These thoughts had long been ripening in Rodin when at last he resolved to apply them to his Balzac, which was really not his first attempt in this direction, but the first that was seen in public. When this statue appeared in the Salon of 1898, it created such a commotion that for a week the public forgot, over it, the events of that vast serial story, the Dreyfus affair. The clamour was extraordinary; some people raged at what they considered a scandalous practical joke, others warmly defended the new work. The Société des Gens de Lettres, already irritated by Rodin's delays in finishing the statue, declared plainly that it refused the Balzac, a decision which led to the resignation of the committee. Rodin might have brought an action and won it, for, strictly speaking, his agreement required the society to accept the work such as he delivered it. He preferred to withdraw his work without claiming its price or discussing the matter. Once again his art encountered violent opposition from the official camp—but to struggle is repugnant to his temper. Inflexible in his will as a producer, he is timid and proud in his attitude towards contradictions. Opportunity, moreover, offered him a roguish and witty revenge. Falguière was commissioned to make a Balzac. This put Falguière in a very awkward position; after all the fuss made about Rodin's statue, he must needs produce something finer, or at the very least equally interesting. He was certain of a bad reception at the hands of Rodin's admirers and he was bound to please the others. Falguière only succeeded in producing a mediocre work. The Balzac that may be seen at the present time in the Avenue de Friedland is nothing but a half-hearted imitation of Rodin's; it is Rodin's Balzac seated, and without character or interest. This work appeared in 1900, at a time when opinion was already beginning to recognise the injustice done to Rodin, and it pleased nobody. Then Rodin, to show that the incident had in no way altered his friendly relations with Falguière,[1] made an admirable bust of his fellow-worker, which was as fine as the second Balzac was poor, and thus gave to Falguière and to the public, also, a silent and ironical lesson.

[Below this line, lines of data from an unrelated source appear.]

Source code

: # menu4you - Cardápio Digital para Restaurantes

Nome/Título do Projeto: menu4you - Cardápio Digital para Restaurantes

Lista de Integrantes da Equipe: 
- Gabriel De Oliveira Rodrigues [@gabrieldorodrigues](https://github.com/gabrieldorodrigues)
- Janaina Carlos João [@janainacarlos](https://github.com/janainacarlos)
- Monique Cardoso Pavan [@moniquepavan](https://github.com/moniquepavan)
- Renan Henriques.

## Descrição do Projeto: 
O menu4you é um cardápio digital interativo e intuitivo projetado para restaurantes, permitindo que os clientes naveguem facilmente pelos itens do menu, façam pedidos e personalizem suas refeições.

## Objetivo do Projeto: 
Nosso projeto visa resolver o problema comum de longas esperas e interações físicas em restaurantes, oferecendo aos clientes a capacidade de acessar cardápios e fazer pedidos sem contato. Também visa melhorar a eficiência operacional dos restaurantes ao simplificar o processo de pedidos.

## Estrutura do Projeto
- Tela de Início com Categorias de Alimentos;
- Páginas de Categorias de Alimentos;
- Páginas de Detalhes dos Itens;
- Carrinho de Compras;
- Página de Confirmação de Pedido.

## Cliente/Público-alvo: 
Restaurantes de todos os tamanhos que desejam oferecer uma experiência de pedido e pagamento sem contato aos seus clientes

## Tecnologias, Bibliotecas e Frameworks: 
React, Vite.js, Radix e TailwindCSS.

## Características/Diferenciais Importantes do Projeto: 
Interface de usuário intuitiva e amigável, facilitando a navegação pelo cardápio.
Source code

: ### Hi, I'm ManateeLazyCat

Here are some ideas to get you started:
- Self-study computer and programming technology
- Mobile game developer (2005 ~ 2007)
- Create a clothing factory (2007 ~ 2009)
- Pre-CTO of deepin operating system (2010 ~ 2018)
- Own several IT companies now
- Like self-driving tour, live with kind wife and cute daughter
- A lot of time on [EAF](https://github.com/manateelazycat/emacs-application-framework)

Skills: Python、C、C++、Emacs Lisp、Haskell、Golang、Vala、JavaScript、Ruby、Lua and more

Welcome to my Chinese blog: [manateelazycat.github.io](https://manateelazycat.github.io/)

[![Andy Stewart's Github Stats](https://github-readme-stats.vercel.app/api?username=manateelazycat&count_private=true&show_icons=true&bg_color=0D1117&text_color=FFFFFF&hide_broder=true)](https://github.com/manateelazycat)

What, then, was this Balzac which was so much detested, and about which the most abusive and extraordinary things were written? Merely the image of the great writer, draped in a dressing-gown, with empty, hanging sleeves; he has risen in the night and is walking up and down, disturbed and sleepless, pursuing an idea that has suddenly presented itself. He is bent forward, his head thrown back, the eyes deep-set, and the mouth contracted in a smile of challenge. The powerful neck—the neck indeed of a bull—emerges from the open wrapper. Rodin made use of various daguerreotypes, and especially of a celebrated portrait of Balzac, that shows him in shirt-sleeves with one brace, and folded arms. The enormous proportions of the head, the amazing strength of the thorax, the monstrous and leonine character of the face are all exact. "His was the countenance of an element," said Lamartine of Balzac, "with a torso that was joined to the head by an enormous neck, short legs, and short arms." These words absolutely justify the statue. Rodin had made studies for it in the nude (there are some fine clay models of the subject in his studio), then he clothed it with a gown (or to be more exact, with a bath-wrap, for that is what Balzac's famous monk's robe was), and proceeded to simplify the folds until he had left only the two or three essential ones. The result thus obtained, with the disproportion of body and legs, led Rodin to hide the short, ugly, useless arms under the drapery, and the figure thus assumed pretty much the appearance of a mummy, of a sort of monolith, from which nothing stood out but the one point of interest, the savage and magnificent animality of the head, with its darkened gaze and the bitterly curved mouth, of which Rodin had made a separate small study in bronze. A great heave of the shoulders throws the body slightly backward, causing it to rest upon one leg, which is apparently bent, while the other is moved forward to walk.